2 'nonpathogenic' Kelbsiella strains can cause HAIs, study finds

Three types of drug-resistant Klebsiella bacteria can cause life-threatening infections in hospital patients, according to a study published in mSphere.

Klebsiella bacteria, which have displayed growing antibiotic resistance in recent years, can cause hospital-acquired infections in the form of pneumonia, sepsis, wound infections and urinary tract infections.

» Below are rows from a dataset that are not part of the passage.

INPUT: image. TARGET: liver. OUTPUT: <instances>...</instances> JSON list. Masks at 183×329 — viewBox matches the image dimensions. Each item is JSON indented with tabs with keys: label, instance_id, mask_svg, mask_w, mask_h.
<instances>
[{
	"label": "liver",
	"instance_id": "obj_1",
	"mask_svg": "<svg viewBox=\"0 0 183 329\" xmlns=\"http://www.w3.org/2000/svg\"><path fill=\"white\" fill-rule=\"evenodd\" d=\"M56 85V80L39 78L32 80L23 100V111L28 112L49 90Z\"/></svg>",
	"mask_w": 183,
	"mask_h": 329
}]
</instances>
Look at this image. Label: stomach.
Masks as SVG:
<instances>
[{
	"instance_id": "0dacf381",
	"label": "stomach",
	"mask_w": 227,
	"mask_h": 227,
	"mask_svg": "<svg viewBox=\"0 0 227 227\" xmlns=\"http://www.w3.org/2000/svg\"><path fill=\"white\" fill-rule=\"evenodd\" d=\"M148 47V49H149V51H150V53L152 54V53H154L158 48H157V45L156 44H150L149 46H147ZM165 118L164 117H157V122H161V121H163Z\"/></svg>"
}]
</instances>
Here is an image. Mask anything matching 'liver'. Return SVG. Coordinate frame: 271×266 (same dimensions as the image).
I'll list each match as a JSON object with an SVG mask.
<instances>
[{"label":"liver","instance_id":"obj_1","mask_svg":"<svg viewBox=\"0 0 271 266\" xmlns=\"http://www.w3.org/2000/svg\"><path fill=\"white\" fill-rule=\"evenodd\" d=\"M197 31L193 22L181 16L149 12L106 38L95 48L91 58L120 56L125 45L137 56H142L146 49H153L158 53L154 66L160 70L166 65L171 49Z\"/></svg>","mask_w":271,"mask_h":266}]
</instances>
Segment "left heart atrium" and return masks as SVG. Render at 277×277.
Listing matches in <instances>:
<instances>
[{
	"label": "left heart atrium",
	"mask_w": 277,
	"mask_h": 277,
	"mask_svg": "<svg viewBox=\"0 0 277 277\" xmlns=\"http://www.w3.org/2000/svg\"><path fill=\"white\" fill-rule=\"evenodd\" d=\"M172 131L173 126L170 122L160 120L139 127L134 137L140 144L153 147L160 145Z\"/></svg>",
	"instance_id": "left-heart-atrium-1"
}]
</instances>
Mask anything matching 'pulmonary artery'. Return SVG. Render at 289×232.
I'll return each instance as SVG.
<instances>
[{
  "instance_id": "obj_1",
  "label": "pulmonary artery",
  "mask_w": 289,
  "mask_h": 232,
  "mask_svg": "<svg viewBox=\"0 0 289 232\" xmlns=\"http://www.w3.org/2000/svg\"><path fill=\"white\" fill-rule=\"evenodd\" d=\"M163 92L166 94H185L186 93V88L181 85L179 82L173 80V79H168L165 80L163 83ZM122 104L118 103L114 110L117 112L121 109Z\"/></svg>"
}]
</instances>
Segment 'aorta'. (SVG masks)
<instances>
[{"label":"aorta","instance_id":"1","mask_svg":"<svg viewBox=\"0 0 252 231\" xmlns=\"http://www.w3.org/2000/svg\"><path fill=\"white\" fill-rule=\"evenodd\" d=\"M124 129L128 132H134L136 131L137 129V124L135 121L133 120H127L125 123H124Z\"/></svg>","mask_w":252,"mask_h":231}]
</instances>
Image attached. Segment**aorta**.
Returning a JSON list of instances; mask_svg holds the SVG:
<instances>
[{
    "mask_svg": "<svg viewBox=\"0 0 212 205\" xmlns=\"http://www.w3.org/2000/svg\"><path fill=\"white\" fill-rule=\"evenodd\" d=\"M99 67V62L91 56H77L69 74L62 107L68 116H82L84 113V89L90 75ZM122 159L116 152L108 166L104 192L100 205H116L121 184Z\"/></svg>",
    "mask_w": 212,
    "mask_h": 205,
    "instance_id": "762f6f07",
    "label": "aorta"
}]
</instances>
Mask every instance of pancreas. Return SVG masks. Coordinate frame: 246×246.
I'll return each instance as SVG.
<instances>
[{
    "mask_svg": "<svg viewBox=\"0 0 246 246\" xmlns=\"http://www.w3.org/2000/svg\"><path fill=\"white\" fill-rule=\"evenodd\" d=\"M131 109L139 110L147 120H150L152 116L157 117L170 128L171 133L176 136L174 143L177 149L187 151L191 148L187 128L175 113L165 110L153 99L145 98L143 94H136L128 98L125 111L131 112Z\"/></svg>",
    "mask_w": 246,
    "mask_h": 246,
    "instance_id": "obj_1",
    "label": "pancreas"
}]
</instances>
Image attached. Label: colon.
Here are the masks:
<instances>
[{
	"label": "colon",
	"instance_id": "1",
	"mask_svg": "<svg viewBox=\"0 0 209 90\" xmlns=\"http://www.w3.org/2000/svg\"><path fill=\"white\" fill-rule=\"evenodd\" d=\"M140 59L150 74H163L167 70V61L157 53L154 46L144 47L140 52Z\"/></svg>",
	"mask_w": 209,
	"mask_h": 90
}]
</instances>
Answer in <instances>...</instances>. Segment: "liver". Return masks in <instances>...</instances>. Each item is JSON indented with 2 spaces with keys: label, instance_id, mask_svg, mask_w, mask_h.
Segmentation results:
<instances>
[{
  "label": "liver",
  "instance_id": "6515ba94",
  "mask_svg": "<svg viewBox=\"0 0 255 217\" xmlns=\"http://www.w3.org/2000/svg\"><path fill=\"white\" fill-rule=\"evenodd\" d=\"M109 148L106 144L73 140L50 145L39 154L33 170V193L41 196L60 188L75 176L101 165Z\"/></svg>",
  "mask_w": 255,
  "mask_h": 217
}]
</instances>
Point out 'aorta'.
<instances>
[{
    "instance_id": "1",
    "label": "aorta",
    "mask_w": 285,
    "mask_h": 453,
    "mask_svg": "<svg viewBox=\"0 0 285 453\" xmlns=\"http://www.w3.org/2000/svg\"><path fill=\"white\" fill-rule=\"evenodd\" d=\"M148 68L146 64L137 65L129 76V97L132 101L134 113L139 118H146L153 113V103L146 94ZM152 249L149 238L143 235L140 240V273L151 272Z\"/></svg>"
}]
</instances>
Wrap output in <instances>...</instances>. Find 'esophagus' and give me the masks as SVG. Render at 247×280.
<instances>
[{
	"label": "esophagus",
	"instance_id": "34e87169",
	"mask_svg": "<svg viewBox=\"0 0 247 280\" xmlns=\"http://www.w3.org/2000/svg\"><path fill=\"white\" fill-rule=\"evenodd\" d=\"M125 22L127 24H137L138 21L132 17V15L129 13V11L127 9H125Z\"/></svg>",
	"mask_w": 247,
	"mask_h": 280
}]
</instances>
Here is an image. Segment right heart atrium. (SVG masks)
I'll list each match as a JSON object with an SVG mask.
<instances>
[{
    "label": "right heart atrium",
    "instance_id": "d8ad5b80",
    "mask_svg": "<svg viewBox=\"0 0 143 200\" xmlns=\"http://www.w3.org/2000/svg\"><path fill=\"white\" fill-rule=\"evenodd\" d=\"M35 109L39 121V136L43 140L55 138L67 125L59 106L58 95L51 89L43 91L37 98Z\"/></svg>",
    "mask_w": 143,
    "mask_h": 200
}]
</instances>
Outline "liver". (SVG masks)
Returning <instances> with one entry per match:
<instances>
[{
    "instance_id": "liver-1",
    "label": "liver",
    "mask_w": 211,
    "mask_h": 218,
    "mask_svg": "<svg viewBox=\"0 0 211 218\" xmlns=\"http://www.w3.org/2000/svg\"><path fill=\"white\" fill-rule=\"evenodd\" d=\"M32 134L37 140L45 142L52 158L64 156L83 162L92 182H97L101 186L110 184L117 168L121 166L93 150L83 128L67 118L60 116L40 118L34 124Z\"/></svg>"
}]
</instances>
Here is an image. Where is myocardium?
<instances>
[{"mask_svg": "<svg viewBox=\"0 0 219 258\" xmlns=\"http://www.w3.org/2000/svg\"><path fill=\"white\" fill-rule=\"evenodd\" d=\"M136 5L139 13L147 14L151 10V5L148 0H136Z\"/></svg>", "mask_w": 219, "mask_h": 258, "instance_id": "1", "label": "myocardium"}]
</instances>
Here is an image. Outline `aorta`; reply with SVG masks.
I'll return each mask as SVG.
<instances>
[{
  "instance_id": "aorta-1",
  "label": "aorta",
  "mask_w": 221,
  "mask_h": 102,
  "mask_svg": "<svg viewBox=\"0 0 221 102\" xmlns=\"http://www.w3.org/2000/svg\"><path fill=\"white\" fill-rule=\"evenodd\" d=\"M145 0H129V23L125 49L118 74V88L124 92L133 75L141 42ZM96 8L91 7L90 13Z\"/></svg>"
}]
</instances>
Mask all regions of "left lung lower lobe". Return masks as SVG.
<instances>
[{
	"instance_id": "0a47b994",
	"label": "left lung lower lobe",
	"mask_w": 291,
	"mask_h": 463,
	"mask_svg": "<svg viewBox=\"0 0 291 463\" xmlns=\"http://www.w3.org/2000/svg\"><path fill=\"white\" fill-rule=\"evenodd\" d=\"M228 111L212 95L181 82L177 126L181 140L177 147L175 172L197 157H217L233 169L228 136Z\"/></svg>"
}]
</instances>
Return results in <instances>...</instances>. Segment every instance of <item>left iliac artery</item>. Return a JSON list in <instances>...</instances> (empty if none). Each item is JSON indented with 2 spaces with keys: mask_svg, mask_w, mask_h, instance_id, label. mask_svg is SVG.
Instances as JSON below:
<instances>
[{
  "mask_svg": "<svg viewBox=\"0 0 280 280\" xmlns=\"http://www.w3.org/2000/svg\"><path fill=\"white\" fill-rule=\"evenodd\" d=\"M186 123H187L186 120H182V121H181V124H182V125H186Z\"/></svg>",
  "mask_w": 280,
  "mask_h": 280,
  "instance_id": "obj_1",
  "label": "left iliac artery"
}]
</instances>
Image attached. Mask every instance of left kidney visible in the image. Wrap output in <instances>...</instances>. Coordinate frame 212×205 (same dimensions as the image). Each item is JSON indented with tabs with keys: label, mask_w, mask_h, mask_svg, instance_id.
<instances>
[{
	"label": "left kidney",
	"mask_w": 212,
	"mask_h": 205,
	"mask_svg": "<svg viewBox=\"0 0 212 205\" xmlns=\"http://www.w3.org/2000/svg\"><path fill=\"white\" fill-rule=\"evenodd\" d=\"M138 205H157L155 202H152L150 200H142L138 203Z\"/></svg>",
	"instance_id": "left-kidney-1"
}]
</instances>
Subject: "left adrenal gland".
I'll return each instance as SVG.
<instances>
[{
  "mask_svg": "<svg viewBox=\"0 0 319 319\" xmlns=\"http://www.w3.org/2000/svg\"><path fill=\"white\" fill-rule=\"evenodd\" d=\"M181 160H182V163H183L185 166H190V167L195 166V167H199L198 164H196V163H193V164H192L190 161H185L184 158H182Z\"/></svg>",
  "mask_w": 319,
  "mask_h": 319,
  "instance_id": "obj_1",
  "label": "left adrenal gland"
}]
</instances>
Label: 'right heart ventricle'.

To better understand Klebsiella bacteria, researchers sequenced the bacteria's entire genome from 1,777 clinical samples. Using the genomic information, researchers determined up to 12 percent of the samples had been misidentified as K. pneumoniae — the strain most attributed to HAIs. The misidentified samples were from one of two related species, Klebsiella variicola or Klebsiella quasipneumoniae. These two strains had previously been classified as nonpathogenic bacteria.

"Not only are these cousins of K. pneumoniae causing similar infections, but they are also sharing these powerful drug resistance genes," said lead author S. Wesley Long, MD, PhD, associate medical director of the diagnostic microbiology lab at Houston Methodist Hospital. "In the race of trying to understand pathogens and find new antibiotics, or therapies outside the box of traditional antibiotics, this expands our knowledge of what pathogenic Klebsiella look like."